Top of Exercise materials
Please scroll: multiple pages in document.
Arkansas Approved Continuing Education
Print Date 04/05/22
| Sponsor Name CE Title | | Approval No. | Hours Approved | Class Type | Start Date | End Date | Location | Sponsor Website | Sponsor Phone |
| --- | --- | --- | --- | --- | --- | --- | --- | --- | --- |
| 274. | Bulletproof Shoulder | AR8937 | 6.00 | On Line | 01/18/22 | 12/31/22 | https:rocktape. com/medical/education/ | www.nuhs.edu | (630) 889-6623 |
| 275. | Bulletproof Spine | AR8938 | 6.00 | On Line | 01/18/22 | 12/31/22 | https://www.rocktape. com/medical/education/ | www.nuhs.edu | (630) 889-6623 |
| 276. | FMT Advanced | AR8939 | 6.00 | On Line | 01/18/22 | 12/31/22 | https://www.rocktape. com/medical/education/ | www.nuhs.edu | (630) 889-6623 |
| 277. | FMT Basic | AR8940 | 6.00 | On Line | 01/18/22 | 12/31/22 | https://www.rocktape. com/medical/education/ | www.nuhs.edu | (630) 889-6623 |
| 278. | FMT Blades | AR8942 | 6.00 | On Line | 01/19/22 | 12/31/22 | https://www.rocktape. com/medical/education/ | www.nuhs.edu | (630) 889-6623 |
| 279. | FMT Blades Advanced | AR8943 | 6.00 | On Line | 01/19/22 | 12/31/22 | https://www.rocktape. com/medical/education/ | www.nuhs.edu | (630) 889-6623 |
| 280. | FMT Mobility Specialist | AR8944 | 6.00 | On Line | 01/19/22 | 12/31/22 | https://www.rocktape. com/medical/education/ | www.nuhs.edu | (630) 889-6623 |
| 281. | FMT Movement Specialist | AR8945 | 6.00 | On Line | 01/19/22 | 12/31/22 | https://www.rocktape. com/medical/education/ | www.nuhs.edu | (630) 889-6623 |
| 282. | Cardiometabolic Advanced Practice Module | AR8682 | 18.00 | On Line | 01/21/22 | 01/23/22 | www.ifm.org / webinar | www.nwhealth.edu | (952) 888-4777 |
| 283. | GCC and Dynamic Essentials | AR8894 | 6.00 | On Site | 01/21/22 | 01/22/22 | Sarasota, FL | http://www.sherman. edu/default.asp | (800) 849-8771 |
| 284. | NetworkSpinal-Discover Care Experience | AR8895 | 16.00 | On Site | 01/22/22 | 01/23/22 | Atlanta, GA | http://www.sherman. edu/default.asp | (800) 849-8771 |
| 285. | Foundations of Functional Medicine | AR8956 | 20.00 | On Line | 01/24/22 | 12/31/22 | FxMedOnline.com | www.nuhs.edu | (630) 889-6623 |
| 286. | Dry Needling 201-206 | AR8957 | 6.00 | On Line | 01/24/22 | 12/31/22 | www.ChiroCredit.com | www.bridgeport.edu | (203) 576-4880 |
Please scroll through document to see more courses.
Bottom of Exercise materials
Top of Exercise materials
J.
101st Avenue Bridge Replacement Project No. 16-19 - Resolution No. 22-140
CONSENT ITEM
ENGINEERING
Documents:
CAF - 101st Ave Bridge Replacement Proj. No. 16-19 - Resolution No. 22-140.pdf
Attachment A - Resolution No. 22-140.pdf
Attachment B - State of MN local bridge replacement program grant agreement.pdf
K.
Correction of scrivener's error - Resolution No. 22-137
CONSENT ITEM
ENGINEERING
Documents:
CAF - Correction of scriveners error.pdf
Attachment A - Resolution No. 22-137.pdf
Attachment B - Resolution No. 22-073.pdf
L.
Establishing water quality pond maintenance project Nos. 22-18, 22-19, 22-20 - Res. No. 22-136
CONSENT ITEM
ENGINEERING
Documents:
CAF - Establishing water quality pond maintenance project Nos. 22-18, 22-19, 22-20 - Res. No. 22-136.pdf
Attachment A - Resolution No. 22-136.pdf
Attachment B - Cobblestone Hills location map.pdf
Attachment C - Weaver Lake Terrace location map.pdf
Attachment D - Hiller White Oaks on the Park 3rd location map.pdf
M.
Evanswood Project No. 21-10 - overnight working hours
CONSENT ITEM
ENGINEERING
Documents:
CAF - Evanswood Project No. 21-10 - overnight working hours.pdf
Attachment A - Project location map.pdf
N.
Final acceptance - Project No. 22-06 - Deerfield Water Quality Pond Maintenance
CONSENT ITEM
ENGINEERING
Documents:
Bottom of Exercise materials
## Task to complete
Transcribe the lines above between the line holding "GA | http://www.sherman. edu/default.asp | (800) 849-8771 |" and the line holding "Please scroll through", inclusive, exactly as they stand and with nothing added.

## Problem solution
| 284. | NetworkSpinal-Discover Care Experience | AR8895 | 16.00 | On Site | 01/22/22 | 01/23/22 | Atlanta, GA | http://www.sherman. edu/default.asp | (800) 849-8771 |
| 285. | Foundations of Functional Medicine | AR8956 | 20.00 | On Line | 01/24/22 | 12/31/22 | FxMedOnline.com | www.nuhs.edu | (630) 889-6623 |
| 286. | Dry Needling 201-206 | AR8957 | 6.00 | On Line | 01/24/22 | 12/31/22 | www.ChiroCredit.com | www.bridgeport.edu | (203) 576-4880 |
Please scroll through document to see more courses.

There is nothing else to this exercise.